Well, maybe not by the strict definition of Big Data as “data sets that are so voluminous and complex that traditional data processing application software are inadequate to deal with them” (source: Wikipedia) but definitely data capture, analytics, storage are becoming critical to the emerging requirements on share registry.
With increasing need across Corporate Kenya for better data analytics on share register data to meet emerging trends in investor relations and market transparency, regulatory scrutiny and compliance needs as well as shareholder demands for better and improved communications and access to corporate data, share registry is increasingly becoming technology driven to meet these requirements.
Trends in share registry show that shares registrars are increasingly being viewed as an outsourced Investor Relations function for their clients.Photo by rawpixel on Unsplash
Custody & Registrars Services Ltd, as one of the largest Share Registrars in East Africa, with over 30 years’ industry experience has first-hand experience of the emergence of technology and data analytics in share registry. As a shares registrar we are dealing with hundreds of thousands of shareholders on behalf of corporate clients. We are responsible for keeping data going back decades to be able to answer shareholder queries. We need to store, pull and analyse data from multiple sources to meet new regulatory requirements. We may not be “big-data” in the traditional sense of the definition, but coming from a historical single or dual system industry to where we, as C&R, now have a Customer Relationship Management ticketing system for tracking, processing and managing shareholder requests from a single repository, a Queue Management System for walk-in shareholders management, a Storage Access Network System for real-time data back-ups, Share HubTM System for online data access and AGM management, an Integrated Dividend Payment System for real-time clearing data as well as our core Share Registry System for secure shareholder data storage and access, we feel like we are going big-data managing all these systems and their data, but it is the only way we can meet emerging industry requirements. It is now a factor of share registry that will only become more prevalent.

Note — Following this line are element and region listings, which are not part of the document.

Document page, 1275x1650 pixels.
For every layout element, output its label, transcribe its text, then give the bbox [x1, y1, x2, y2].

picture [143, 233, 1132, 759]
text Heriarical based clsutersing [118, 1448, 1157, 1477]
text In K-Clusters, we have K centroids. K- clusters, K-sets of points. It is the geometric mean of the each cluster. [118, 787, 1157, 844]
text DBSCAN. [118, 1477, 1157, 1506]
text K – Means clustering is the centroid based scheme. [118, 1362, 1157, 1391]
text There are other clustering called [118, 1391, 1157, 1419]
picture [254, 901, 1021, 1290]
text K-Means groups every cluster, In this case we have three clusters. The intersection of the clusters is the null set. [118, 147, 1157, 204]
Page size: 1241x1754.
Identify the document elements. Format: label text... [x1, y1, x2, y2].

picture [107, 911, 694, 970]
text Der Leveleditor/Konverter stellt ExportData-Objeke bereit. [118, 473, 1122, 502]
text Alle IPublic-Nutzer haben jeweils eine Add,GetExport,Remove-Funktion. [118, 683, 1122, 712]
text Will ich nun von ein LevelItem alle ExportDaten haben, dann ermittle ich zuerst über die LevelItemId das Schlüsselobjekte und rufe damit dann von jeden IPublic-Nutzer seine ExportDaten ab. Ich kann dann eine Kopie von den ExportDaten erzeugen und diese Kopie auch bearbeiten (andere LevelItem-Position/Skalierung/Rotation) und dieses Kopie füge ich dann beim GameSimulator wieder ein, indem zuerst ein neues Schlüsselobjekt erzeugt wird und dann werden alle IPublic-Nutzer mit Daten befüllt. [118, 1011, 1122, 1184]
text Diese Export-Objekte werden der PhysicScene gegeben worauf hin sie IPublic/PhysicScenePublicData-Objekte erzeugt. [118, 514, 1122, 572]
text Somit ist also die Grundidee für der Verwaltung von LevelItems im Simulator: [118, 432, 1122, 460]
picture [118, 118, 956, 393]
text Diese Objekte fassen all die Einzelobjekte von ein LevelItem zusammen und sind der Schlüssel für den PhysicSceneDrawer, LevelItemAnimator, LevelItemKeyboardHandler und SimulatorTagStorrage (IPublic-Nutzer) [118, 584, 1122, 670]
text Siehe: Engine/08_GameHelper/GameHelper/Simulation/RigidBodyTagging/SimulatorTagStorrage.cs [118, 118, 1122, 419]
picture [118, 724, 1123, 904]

Trends in share registry show that shares registrars are increasingly being viewed as an outsourced Investor Relations function for their clients, or at minimum auxiliary support to an internal Investor Relations function. Companies are dealing with more complex requirements from active shareholders and increased regulatory oversight and share registrars are expected to have the data to be able to meet these requirements. Global trends in Investor Relations show expanding or enhancing engagement with shareholders was the highest IR focus in 2017 (source: BNY Mellon 2017 Global Trends in Investor Relations). Share registrars therefore need to be able to help their clients meet these emerging needs. “At Custody & Registrars, we have structured our business into our core share registry business and our value-added services, such as our Call Center services and our ShareHubTM application, that are aimed to assist with shareholder engagement as well as with bringing relevant data closer to the shareholder. We also noticed that engaging a wider diaspora of shareholders is an increasing trend, particularly as our markets become more attractive to foreign investors. Our ShareHubTM system has as online AGM attendance application that allows shareholders to register for, and attend, an online AGM broadcast. Technology enablement will only become a more integral aspect of share registry services”
The research into global investor relations trends also indicates some areas that will have the greatest influence on the function of Investor Relations in the next 10 years (source: BNY Mellon 2017 Global Trends in Investor Relations). Some of these factors include changing shareholder structure, from passive investments to more active investments. In some instances, shareholders have gone beyond active to activist shareholders, blocking intended activities by the board and management of corporate companies. Engaging these shareholders will be critical to managing their interests alongside corporate company interest. Other global trends from the research that are immediately relevant in the Kenyan and wider East African markets are Market Transparency and New Regulatory Requirements. Over the past few years, Kenya has seen at least two new regulatory acts with significant impact on data requirements and reporting, namely the Unclaimed Financial Assets Act and the Companies Act 2015. In addition, new financial reporting requirements will result in changes in accounting treatment and disclosures.
With the introduction of new Regulatory Acts impacting our industry, we have found it necessary to establish relationships with the regulators by taking up a liaison role between the regulators and our clients to better understand the requirements and advise clients on this. This as well ensures that we can pull the data and reconcile the data from our various systems to meet the reporting requirements. As C&R Group we are happy to play this role as we see ourselves as more than a share registrar, but a custodian of wider investor relations.